• **WHAT THIS EXERCISE ASKS**
• A. Answer these from the Kosovo news briefs, one answer per line, marked (i), (ii), (iii):
(i) How many ethnic Albanian refugees are believed to be sheltering in the valley under attack?
(ii) Who held talks with Slobodan Milosevic on Tuesday?
(iii) What has the United States ordered to join NATO's air strikes?
• B. Set down the Kosovo news briefs word for word, everything from "ERRI SPECIAL SERBIAN" down to "at 0300 EST.".
• C. Resume the Kosovo news briefs after their final sentence.

• **TEXT EXCERPT**
ERRI SPECIAL SERBIAN CRISIS REPORT-12
EmergencyNet NEWS Service-Tuesday, March 30, 1999-09:23CST
CRISIS NEWS BRIEFS
SERBIA (EmergencyNet News) - Western diplomats said on Tuesday that Serbian forces backed by armor and artillery have launched a three-pronged attack on a valley in central Kosovo where 50,000 ethnic Albanian refugees are believed to be sheltering,. One unnamed diplomat said: "VJ (Yugoslav army) artillery began shelling the Pagers Valley this morning and Serbian security forces were using tanks and armored personnel carriers to support the attack."
SERBIA/RUSSIA (EmergencyNet News) - Russian Prime Minister Yevgeny Primakov held talks with Yugoslav leader Slobodan Milosevic on Tuesday in an emergency bid to end the Kosovo crisis and NATO bombing of Yugoslavia. Russian media said Primakov's team had arrived at President Milosevic's office and talks started at 0300 EST.
WASHINGTON/SERBIA (EmergencyNet News) - The United States has ordered more bombers to join NATO's air strikes on Yugoslavia amid reports of atrocities in Kosovo and a flood of refugees trying to escape Serb violence in their homeland. Washington insists that it has no plans to deploy ground troops despite what it calls indications of genocide in Kosovo.

• **GIVEN INFORMATION**
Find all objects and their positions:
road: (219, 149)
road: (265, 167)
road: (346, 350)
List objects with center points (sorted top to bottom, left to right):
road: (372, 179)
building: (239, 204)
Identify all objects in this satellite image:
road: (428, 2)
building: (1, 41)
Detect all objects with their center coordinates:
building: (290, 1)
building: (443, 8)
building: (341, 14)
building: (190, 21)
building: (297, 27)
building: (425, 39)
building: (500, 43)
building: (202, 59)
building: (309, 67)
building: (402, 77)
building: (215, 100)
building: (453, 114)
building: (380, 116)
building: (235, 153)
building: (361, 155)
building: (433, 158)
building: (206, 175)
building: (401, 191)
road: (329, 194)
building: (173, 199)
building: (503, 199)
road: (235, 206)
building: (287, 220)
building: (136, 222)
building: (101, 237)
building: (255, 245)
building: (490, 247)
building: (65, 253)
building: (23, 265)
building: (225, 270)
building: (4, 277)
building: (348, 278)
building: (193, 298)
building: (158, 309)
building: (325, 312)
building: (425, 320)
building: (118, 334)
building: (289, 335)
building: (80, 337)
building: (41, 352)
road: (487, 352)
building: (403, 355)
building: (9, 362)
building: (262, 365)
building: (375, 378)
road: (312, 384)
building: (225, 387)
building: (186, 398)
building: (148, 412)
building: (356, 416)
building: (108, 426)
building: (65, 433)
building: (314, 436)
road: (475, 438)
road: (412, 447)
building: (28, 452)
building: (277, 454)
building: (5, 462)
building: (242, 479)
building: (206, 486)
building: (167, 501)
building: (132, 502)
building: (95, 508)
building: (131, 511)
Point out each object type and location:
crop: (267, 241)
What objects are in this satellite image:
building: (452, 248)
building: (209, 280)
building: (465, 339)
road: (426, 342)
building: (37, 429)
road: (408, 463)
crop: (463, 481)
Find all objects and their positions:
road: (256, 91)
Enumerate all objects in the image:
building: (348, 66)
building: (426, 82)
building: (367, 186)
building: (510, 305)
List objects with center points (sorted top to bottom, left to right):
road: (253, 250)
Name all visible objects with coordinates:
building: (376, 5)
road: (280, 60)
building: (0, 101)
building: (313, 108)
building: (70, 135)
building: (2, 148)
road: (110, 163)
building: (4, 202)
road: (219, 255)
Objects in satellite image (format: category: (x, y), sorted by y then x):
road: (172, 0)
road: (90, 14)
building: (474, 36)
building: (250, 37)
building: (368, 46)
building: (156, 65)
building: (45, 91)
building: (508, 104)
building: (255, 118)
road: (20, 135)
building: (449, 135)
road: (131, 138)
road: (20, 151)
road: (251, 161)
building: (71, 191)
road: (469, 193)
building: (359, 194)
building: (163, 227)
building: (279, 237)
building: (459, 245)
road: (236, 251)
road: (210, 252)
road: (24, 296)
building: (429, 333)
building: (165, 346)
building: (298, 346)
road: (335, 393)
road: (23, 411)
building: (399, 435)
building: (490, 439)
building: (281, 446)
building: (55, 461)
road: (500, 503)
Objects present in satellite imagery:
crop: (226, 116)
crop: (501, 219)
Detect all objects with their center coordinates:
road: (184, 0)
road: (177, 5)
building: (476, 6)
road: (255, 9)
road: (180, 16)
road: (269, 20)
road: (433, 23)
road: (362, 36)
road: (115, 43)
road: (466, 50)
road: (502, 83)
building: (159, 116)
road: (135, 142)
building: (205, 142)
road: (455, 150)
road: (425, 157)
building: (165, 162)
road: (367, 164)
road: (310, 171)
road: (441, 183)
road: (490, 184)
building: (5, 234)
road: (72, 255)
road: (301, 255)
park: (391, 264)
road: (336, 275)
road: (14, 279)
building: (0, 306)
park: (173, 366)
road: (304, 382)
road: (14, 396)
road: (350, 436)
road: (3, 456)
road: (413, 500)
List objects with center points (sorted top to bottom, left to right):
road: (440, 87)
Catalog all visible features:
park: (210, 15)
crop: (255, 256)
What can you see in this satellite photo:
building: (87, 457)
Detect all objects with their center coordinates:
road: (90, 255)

• **EXPECTED OUTPUTS**
• A.
(i) 50,000
(ii) Russian Prime Minister Yevgeny Primakov
(iii) More bombers

• B.
ERRI SPECIAL SERBIAN CRISIS REPORT-12
EmergencyNet NEWS Service-Tuesday, March 30, 1999-09:23CST
CRISIS NEWS BRIEFS
SERBIA (EmergencyNet News) - Western diplomats said on Tuesday that Serbian forces backed by armor and artillery have launched a three-pronged attack on a valley in central Kosovo where 50,000 ethnic Albanian refugees are believed to be sheltering,. One unnamed diplomat said: "VJ (Yugoslav army) artillery began shelling the Pagers Valley this morning and Serbian security forces were using tanks and armored personnel carriers to support the attack."
SERBIA/RUSSIA (EmergencyNet News) - Russian Prime Minister Yevgeny Primakov held talks with Yugoslav leader Slobodan Milosevic on Tuesday in an emergency bid to end the Kosovo crisis and NATO bombing of Yugoslavia. Russian media said Primakov's team had arrived at President Milosevic's office and talks started at 0300 EST.

• C.
ETHNIC CLEANSING CONTINUES IN KOSOVO
From the ERRI Watch Center
SERBIA (EmergencyNet News) - Western diplomats said on Tuesday that Serbian forces backed by armor and artillery have launched a three-pronged attack on a valley in central Kosovo where 50,000 ethnic Albanian refugees are believed to be sheltering. One unnamed diplomat said: "VJ (Yugoslav army) artillery began shelling the Pagers Valley this morning and Serbian security forces were using tanks and armored personnel carriers to support the attack. They are trying to break through from three directions, Malesevo, Suva Reka and Orahovac. We think the Serb goal is two- fold: to destroy units of the KLA (Kosovo Liberation Army) and to drive the IDPs (internally displaced persons) into Albania."
The diplomatic sources, who are in the Balkans, have previously had access to reliable intelligence from within Kosovo. They said they considered the latest information to be accurate. The valley under attack lies about 31 miles southwest of Kosovo's capital, Pristina.
Reports that Serbian forces have launched a concerted attack on an area with so many refugees will aggravate the West's worst fears -- that Belgrade is proceeding with an explicit campaign to ethnically cleanse Kosovo despite NATO air attacks. NATO officials have vowed to hit government troop concentrations, armor and artillery with tactical air strikes to deter the Serb campaign, but poor weather and rugged terrain are hampering that effort.
The weather over Kosovo on Tuesday was better than the day before but still far from ideal for the sort of precision, "eyes-on the target" strikes that would be required to shatter a ground offensive against the Pagarusa enclave.
Ethnic Albanian guerrillas of the KLA, lightly armed by comparison with Serbian forces, could be expected to delay an offensive, at best, but not to halt it. As ethnic Albanian civilians pull back into areas "defended" by the KLA, there is an increased possibility for significant civilian casualties as a result of combat, in addition to the alleged death squad executions that have marked the past week.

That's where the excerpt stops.